Sur la liquidation du préjudice des époux [P]
au titre du préjudice matériel
Les époux [P] sollicitent au titre du préjudice matériel la somme de 7.191,53 € détaillée comme suit :
— soins vétérinaires facturés à hauteur de 504,83 € pour l’âne [S] et de 1.195,80 € pour l’âne [J],
— 257,40 € au titre des frais de pension de ces deux ânes,
— 148,50 € et 85 € au titre des visites de contrôle,
— 5 000 € valeur d’acquisition de l’âne [J].
L’ensemble de ces frais étant justifiés, et imputables au dommage subi, il convient de faire droit à la demande à hauteur de 7 191,53 € s’agissant du préjudice matériel.
au titre du préjudice moral
Les consorts [P] sollicitent la somme de 1500 € au titre du préjudice moral résultant de l’agression violente de leurs animaux et des soins qui ont du leur être prodigués, et du décès de l’animal [K] malgré les soins vétérinaires.
En l’espèce, il convient de fixer ce préjudice à la somme de 1500 €.
1.500,00 € au titre du préjudice résultant des nombreuses démarches effectuées
En l’espèce, les consorts [P] sollicitent la somme de 1500 € en invoquant les démarches réalisées auprès de la commune de [Localité 12], de leur assureur, et des déplacements pour les soins vétérinaires.
Ils ne versent pas les justificatifs de déplacements.
Cette demande recouvre par ailleurs en réalité la même notion que celle du préjudice moral préalablement appréciée.
Elle sera donc rejetée.
Sur la déduction de la franchise sollicitée par la S.A. GMF ASSURANCES,
La S.A. GMF ASSURANCES sollicite à voir déduire du montant de l’indemnisation la franchise contractuelle.
Elle ne justifie néanmoins pas de cette franchise. La demande sera donc rejetée.
Sur les autres dispositions du jugement
Succombant à la procédure, Madame [V] et la S.A. GMF ASSURANCES seront condamnées in solidum aux dépens.
D’autre part, il serait inéquitable de laisser à la charge des époux [P] les frais non compris dans les dépens.
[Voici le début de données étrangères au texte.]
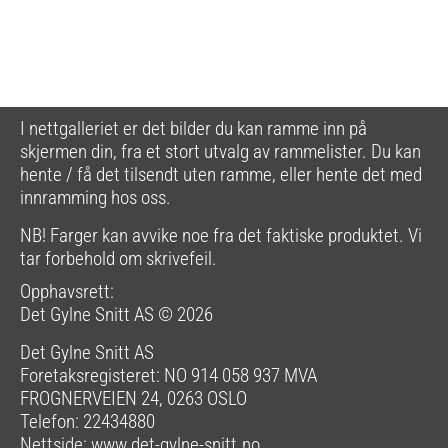
I nettgalleriet er det bilder du kan ramme inn på
skjermen din, fra et stort utvalg av rammelister. Du kan
hente / få det tilsendt uten ramme, eller hente det med
innramming hos oss.
NB! Farger kan avvike noe fra det faktiske produktet. Vi
tar forbehold om skrivefeil.
Opphavsrett:
Det Gylne Snitt AS © 2026
Det Gylne Snitt AS
Foretaksregisteret: NO 914 058 937 MVA
FROGNERVEIEN 24, 0263 OSLO
Telefon: 22434880
Nettside:
www.det-gylne-snitt.no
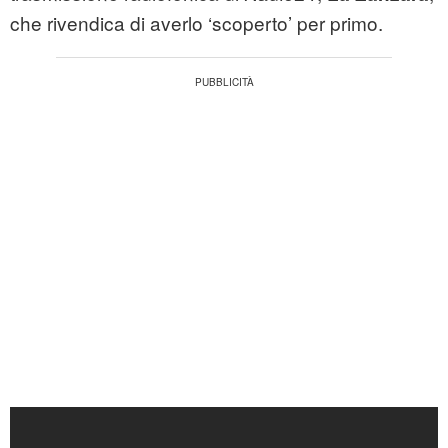
che rivendica di averlo ‘scoperto’ per primo.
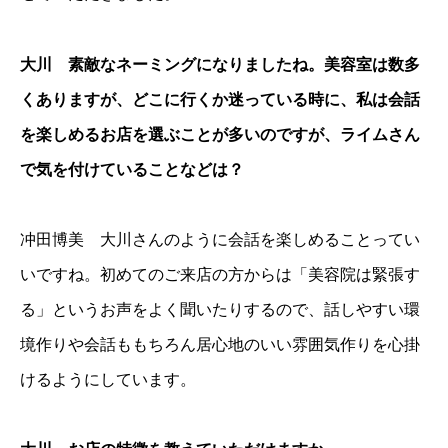
大川 素敵なネーミングになりましたね。美容室は数多
くありますが、どこに行くか迷っている時に、私は会話
を楽しめるお店を選ぶことが多いのですが、ライムさん
で気を付けていることなどは？
冲田博美 大川さんのように会話を楽しめることってい
いですね。初めてのご来店の方からは「美容院は緊張す
る」というお声をよく聞いたりするので、話しやすい環
境作りや会話ももちろん居心地のいい雰囲気作りを心掛
けるようにしています。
Il convient en conséquence de condamner in solidum Madame [V] et la S.A. GMF ASSURANCES à une indemnité en leur faveur au titre de l’article 700 du code de procédure civile à hauteur de 1500 €.
La demande formée par la S.A. GMF à ce titre sera rejetée.
PAR CES MOTIFS
Le Tribunal,
ORDONNE le rabat de l’ordonnance de cloture au jour de l’audience des plaidoiries ;
DECLARE Madame [V] responsable du préjudice subi par les époux [P], sous la garantie de son assureur responsabilité civile la S.A. GMF ASSURANCES ;
REJETTE la demande de la S.A. GMF ASSURANCES aux fins d’être mise hors de cause,
CONDAMNE in solidum Madame [V] et la S.A. GMF ASSURANCES à verser aux époux [P] les sommes suivantes :
— 7 191,53 € au titre du préjudice matériel,
— 1 500,00 € au titre du préjudice moral ;
CONDAMNE in solidum Madame [V] et la S.A. GMF ASSURANCES à payer la somme de
1 500 € aux époux [P], au titre de l’article 700 du code de procédure civile ;
CONDAMNE in solidum Madame [V] et la S.A. GMF ASSURANCES aux dépens ;
REJETTE les autres demandes des parties.
Le jugement a été signé par Fanny CALES, président et Elisabeth LAPORTE, greffier.